> Selected extract:

━━━━━━

I love the motion of this one, especially in her mouth & hair.

This exit off stage will be in sync soon; they reminded me of jesters, of clowns, of children, of pinwheels, of windmills.

The girl in the purple was our lead in the musical last year and is a pleasure to work with. I love her hamming it up in rehearsals; she slides into character easily and well. Her expressions are amazing.

You can see her coming up from a forward dip, her hair flung back, his having to pull back, catching strands in his face.

This guy is also a ham (and happens to be dating the ham above). He plays a dopey prince, and there is an element of type cast in it--I had him as a student, and he's entertaining to have in class--he is involved, be it good or bad (which I appreciate), and wickedly creative.

I like the focus on this one. Here is the princess; she plans to go to school for musical theatre, and I wish her all the luck in chasing that dream. (After all, I know how hard and scary it is, but she is determined!)

I know there are plenty of issues with this picture technically, but what drew me to it was the central point, where she is grasping his shirt, and the lines that ray out of it.

A quick capture of a brief word: "QUIET!"

And below, some pictures I took of Kathryn, my co-director's daughter. She turns "fhree" today and is one of the cleverest, smartest girls I have met. I must say: I am not biased. I just met her last year in the context of the musical, and she threw mighty tantrums on occassion that would frustrate everyone around her. But her vocabulary and complex ability to understand and communicate and follow out layered directions blew me away. At one and a half, we could have a conversation with changes in emotion, and she could find the pencil that was tucked into the big pocket of the purse sitting in the third aisle, second seat from the end. Without having to search (which I would have to do, I would think, given my memory skills).

━━━━━━

> Extracted data:
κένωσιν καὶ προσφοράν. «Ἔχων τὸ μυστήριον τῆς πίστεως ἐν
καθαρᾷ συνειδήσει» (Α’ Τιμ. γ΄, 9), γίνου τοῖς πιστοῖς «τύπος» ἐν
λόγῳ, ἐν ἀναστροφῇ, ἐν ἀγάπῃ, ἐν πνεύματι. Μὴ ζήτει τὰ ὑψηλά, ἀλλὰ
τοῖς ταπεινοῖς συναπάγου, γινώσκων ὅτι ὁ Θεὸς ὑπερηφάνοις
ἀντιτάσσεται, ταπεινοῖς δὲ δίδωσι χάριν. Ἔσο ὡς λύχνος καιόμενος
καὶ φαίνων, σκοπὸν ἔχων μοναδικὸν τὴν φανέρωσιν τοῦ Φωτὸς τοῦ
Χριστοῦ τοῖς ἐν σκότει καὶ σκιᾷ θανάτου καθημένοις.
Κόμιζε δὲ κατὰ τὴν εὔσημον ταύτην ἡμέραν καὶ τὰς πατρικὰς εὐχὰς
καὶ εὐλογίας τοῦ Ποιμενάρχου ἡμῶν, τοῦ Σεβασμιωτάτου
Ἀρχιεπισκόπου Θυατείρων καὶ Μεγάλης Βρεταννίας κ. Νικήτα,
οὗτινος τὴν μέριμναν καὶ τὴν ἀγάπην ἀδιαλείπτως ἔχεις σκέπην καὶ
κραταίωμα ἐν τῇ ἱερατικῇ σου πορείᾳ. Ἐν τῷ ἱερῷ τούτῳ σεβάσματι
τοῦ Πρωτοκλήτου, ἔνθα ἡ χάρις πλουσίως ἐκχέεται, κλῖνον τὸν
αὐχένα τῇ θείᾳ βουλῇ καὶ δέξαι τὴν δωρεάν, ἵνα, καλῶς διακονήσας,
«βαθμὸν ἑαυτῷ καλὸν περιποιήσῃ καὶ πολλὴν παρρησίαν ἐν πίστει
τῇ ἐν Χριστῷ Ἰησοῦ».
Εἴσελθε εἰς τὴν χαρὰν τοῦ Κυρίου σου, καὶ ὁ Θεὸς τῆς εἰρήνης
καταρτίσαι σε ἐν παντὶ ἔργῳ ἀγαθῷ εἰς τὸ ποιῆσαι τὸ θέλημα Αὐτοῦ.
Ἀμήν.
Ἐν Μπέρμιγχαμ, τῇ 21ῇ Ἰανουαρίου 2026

━━━━━━

> What is required:
Please copy the post about the musical's rehearsal photos, starting with "This guy is" and going on through "ray out of it.", but rename "princess" to "heroine".

> Response to the task:
This guy is also a ham (and happens to be dating the ham above). He plays a dopey prince, and there is an element of type cast in it--I had him as a student, and he's entertaining to have in class--he is involved, be it good or bad (which I appreciate), and wickedly creative.

I like the focus on this one. Here is the heroine; she plans to go to school for musical theatre, and I wish her all the luck in chasing that dream. (After all, I know how hard and scary it is, but she is determined!)

I know there are plenty of issues with this picture technically, but what drew me to it was the central point, where she is grasping his shirt, and the lines that ray out of it.